Lynass (1990) and Micaela Castain (2013) are the only players in program history to win Pac-12 Player of the Year.

These days, WSU is littered with All-Pac-12 talent.

The offense is led by the program’s second all-time leading scorer in Morgan Weaver (14 goals in 2019), a talented Stanford graduate transfer in Averie Collins (17 points), Makamae Gomera-Stevens (15 points), Elyse Bennett (15 points) and Brianna Alger (10 assists).

Ella Dederick has been a wall at goal this season with 68 saves and 22 goals allowed.
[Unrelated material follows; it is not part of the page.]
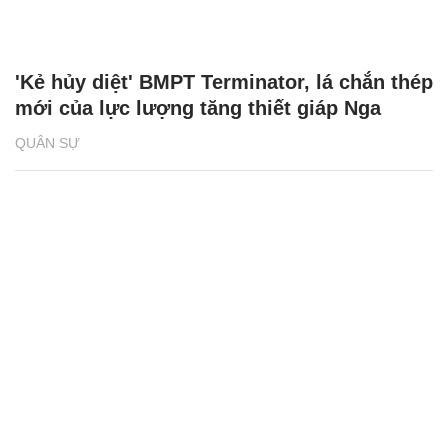
'Kẻ hủy diệt' BMPT Terminator, lá chắn thép
mới của lực lượng tăng thiết giáp Nga
QUÂN SỰ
Shulenberger came to Pullman in 2015 via Texas Tech, where he was an associate head coach. He was also an assistant at Missouri and Clemson.
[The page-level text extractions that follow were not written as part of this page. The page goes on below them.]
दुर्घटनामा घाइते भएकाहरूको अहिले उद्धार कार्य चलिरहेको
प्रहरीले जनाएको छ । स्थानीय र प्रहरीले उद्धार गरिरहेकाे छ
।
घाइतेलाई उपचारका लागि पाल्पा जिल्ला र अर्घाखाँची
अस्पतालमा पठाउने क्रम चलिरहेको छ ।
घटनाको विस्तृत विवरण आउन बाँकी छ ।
When he replaced Keidane McAlpine, who left WSU for the same job at USC, his intention was to make his position a destination job and help the Cougars take the next step.

The Cougars reached the third round for the first time in his third year.

Other former WSU head coaches left the Palouse for warmer climates after successful runs, including Lisa Fraser (Arizona), Dan Tobias (Arizona), Matt Potter (Oklahoma) and McAlpine, whose Trojans could potentially face the Cougars in the Final Four if both teams win this weekend.

Shulenberger said his team embraces the cold and lunch-pail approach most great WSU teams have had to succeed.

“We recruit the type of the girls who want to work hard,” he said. “They work hard as a group. They have that mentality.”

It works for defenders like Coeur d’Alene product and true freshman Bridget Rieken.

Rieken, a former Lake City High star, is already a significant contributor on one of the country’s top teams.

Like Collins, a former high school star in Bozeman, Rieken was a cut above her small state’s competition, playing on traveling club teams to get the attention of Division I college coaches.

She liked what she saw in Washington State, which has a geographically diverse roster with players from Washington, Idaho, Montana, California, Ohio, Colorado, Pennsylvania, Alaska, Arizona, Hawaii and Canada.

“We all take pride in being the Pullman school,” Rieken said. “And we recruit from all over, so coming from Coeur d’Alene, Idaho, you’re the underdog. You’re looked at lower, but we’ve shown we can play with anyone.”

A year ago, Rieken was going up against the likes of Post Falls and Lewiston. Now she’s a game away from the grandest stage in college soccer.

“I knew this team was going places, and that’s why I committed,” Rieken said. “It hasn’t fully hit me yet that we’ve made it this far. Our determination to win has gotten us here.”